TASK STATEMENT: Please output the entries that follow exactly, without a single image.

(Stored items from a collection)

%%

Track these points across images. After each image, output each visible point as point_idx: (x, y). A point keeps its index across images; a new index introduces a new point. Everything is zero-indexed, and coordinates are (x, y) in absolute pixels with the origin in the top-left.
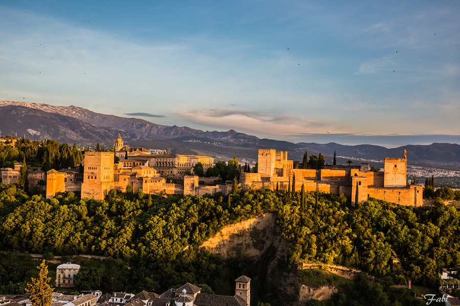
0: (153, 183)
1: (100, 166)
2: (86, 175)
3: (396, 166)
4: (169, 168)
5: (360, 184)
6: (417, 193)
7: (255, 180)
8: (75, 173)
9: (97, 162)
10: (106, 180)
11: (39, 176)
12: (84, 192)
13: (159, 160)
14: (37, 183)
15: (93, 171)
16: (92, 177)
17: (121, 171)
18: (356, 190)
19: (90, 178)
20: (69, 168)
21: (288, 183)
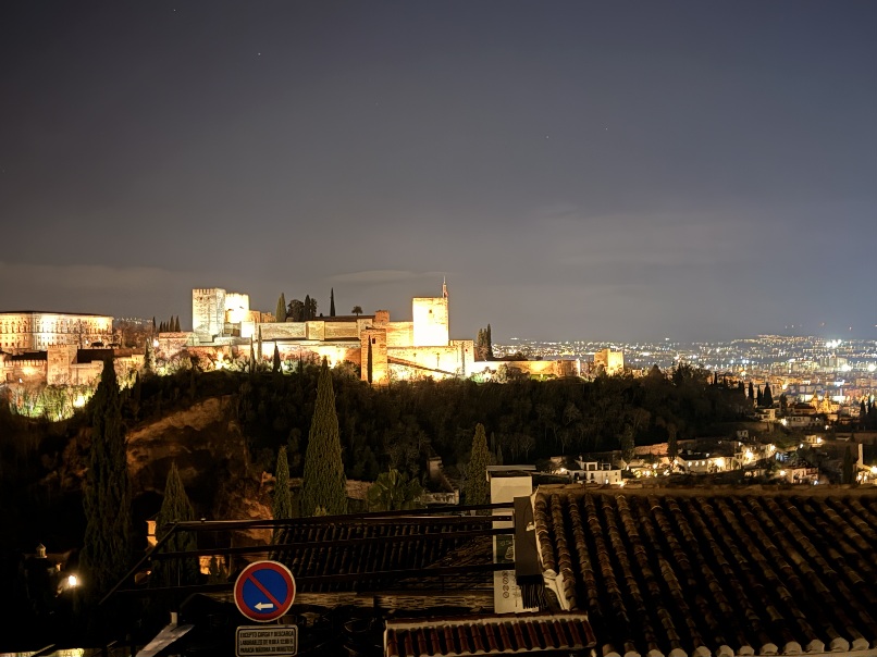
3: (431, 311)
5: (374, 342)
6: (466, 353)
18: (367, 352)
21: (249, 347)
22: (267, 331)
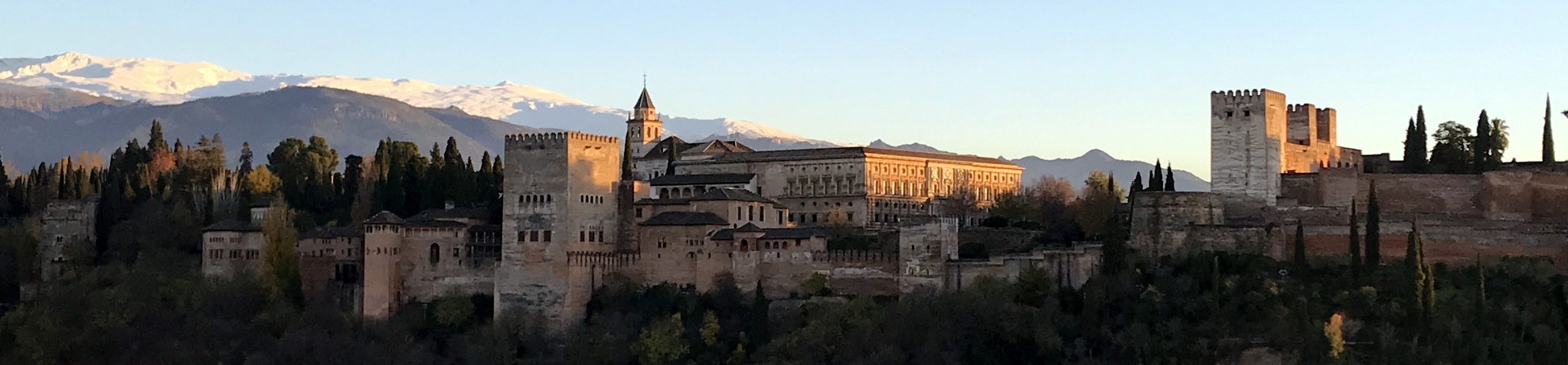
0: (774, 253)
1: (561, 188)
2: (509, 227)
4: (839, 200)
7: (1203, 222)
8: (473, 223)
9: (553, 176)
10: (587, 246)
11: (339, 249)
12: (504, 297)
13: (798, 172)
14: (333, 275)
15: (538, 210)
16: (534, 237)
17: (647, 213)
19: (527, 238)
20: (449, 207)
21: (1347, 231)
22: (1390, 194)
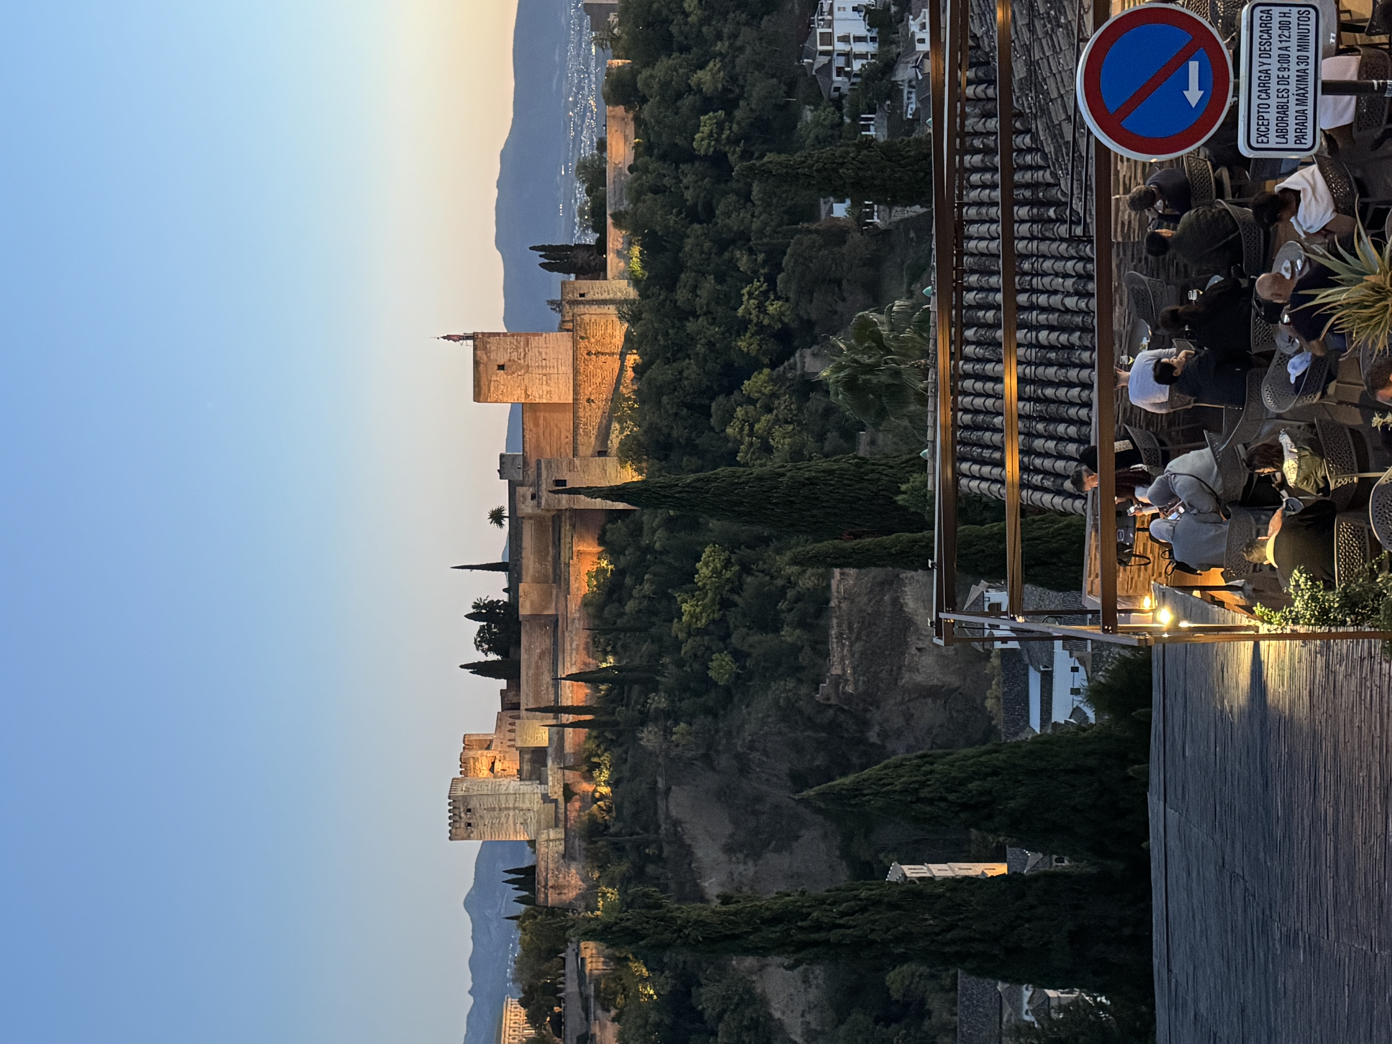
3: (501, 367)
5: (563, 483)
6: (588, 297)
7: (561, 848)
18: (582, 497)
21: (569, 732)
22: (537, 695)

%%

TASK RESPONSE:
Track these points across images. After each image, output each visible point as point_idx: (x, y). A point keeps its index across images; a new index introduces a new point. Everything is zero-indexed, and coordinates are (x, y) in absolute pixels with the origin in the top-left.
0: (153, 183)
1: (100, 166)
2: (86, 175)
3: (396, 166)
4: (169, 168)
5: (360, 184)
6: (417, 193)
7: (255, 180)
8: (75, 173)
9: (97, 162)
10: (106, 180)
11: (39, 176)
12: (84, 192)
13: (159, 160)
14: (37, 183)
15: (93, 171)
16: (92, 177)
17: (121, 171)
18: (356, 190)
19: (90, 178)
20: (69, 168)
21: (288, 183)
3: (431, 311)
5: (374, 342)
6: (466, 353)
18: (367, 352)
21: (249, 347)
22: (267, 331)
0: (774, 253)
1: (561, 188)
2: (509, 227)
4: (839, 200)
7: (1203, 222)
8: (473, 223)
9: (553, 176)
10: (587, 246)
11: (339, 249)
12: (504, 297)
13: (798, 172)
14: (333, 275)
15: (538, 210)
16: (534, 237)
17: (647, 213)
19: (527, 238)
20: (449, 207)
21: (1347, 231)
22: (1390, 194)
3: (501, 367)
5: (563, 483)
6: (588, 297)
7: (561, 848)
18: (582, 497)
21: (569, 732)
22: (537, 695)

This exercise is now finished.